+++ SUPPLIED TEXT +++
- Also known as: Infrakt
- Origin: Bečej, Serbia
- Genres: Pop punk
- Years active: 2003 – present
- Labels: Automatik Records, PGP-RTS
- Members: Vladimir Bakić Mladen Stojanov Jovan Šuvakov Tamara Ružička Milana Vujkov Vladimir Ilić
- Past members: Gordana Dragićević Maja Čiplić Saša Živković Milan Armacki Marko Vujkov
- Website: www.superskaramelom.com

= Super s Karamelom =

Super s Karamelom (Serbian Cyrillic: Супер с Карамелом, trans. Super with Caramel) is a Serbian pop-punk band from Bečej, Serbia. The band was originally known as Infrakt (Serbian Cyrillic: Инфракт; misspelled Infarkt, trans. Heart Attack) and changed their name to Super s Karamelom in 2003.

==History==

===Infrakt===
The band Infrakt was formed in January 2001, by Vladimir Bakić (guitar, vocals), Marko Vujkov (bass guitar) and Jovan Šuvakov (drums). Having released only one studio album, Prvi... ali koban (First... but Fatal) in 2003, the band members decided to include two female vocalists, Gordana Dragićević and Milana Vujkov and change the name to Super s Karamelom.

===Super s Karamelom===
Super s Karamelom was officially formed in March 2003, and in June, the band got another guitarist, Saša Živković. Together they recorded a promo CD, featuring three tracks, "Priđi" ("Come Closer"), "Mali" ("Little Boy") and "Fancy Girl". All three tracks appeared on their debut album in 2004. Fancy Girl was a self-released album and was influenced by the 1980s melodic punk rock. The album featured a cover version of Madonna's single "Like a Prayer", which was excluded on the 2005 rerelease of the album by Automatik Records as self-titled. The band promoted the album with three music videos, for the tracks "Mrzim takve žurke" ("I Hate Those Sort of Parties"), "Debela devojka" ("Fat Girl"), and "Let" ("Flight").
+++ GIVEN DATA +++
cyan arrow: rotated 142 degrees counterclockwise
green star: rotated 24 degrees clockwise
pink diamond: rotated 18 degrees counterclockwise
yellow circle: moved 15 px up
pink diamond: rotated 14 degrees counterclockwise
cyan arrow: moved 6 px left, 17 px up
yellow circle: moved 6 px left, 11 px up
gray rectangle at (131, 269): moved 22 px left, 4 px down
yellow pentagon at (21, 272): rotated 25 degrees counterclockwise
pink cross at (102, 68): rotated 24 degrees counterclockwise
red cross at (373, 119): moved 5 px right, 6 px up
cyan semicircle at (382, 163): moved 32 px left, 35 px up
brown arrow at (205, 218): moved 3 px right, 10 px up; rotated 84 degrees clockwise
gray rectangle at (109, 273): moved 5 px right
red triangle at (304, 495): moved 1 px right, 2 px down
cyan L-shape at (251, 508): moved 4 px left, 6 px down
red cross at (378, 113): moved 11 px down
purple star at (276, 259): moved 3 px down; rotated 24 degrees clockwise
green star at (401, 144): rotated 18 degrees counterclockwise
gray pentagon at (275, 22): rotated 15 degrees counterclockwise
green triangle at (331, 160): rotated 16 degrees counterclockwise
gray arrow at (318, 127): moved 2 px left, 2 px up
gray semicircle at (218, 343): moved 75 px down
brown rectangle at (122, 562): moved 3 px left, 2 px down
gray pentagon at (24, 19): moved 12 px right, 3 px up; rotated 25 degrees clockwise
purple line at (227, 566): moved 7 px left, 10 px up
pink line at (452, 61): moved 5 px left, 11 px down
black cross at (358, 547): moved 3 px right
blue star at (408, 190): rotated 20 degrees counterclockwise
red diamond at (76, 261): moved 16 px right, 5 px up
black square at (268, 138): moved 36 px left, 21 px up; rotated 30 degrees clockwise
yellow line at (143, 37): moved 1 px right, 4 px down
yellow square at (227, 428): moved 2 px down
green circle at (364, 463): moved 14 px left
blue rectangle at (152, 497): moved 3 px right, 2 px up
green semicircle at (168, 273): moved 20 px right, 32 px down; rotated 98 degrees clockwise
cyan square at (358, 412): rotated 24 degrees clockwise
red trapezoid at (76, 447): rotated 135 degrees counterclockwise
+++
▶ [STATED EXERCISE]
Update the band text starting at "- Also known" and ending at "Karamelom in 2003.", putting "Cardiac Arrest" in place of "Heart Attack".

▶ [OUTPUT FOR THIS EXERCISE]
- Also known as: Infrakt
- Origin: Bečej, Serbia
- Genres: Pop punk
- Years active: 2003 – present
- Labels: Automatik Records, PGP-RTS
- Members: Vladimir Bakić Mladen Stojanov Jovan Šuvakov Tamara Ružička Milana Vujkov Vladimir Ilić
- Past members: Gordana Dragićević Maja Čiplić Saša Živković Milan Armacki Marko Vujkov
- Website: www.superskaramelom.com

= Super s Karamelom =

Super s Karamelom (Serbian Cyrillic: Супер с Карамелом, trans. Super with Caramel) is a Serbian pop-punk band from Bečej, Serbia. The band was originally known as Infrakt (Serbian Cyrillic: Инфракт; misspelled Infarkt, trans. Cardiac Arrest) and changed their name to Super s Karamelom in 2003.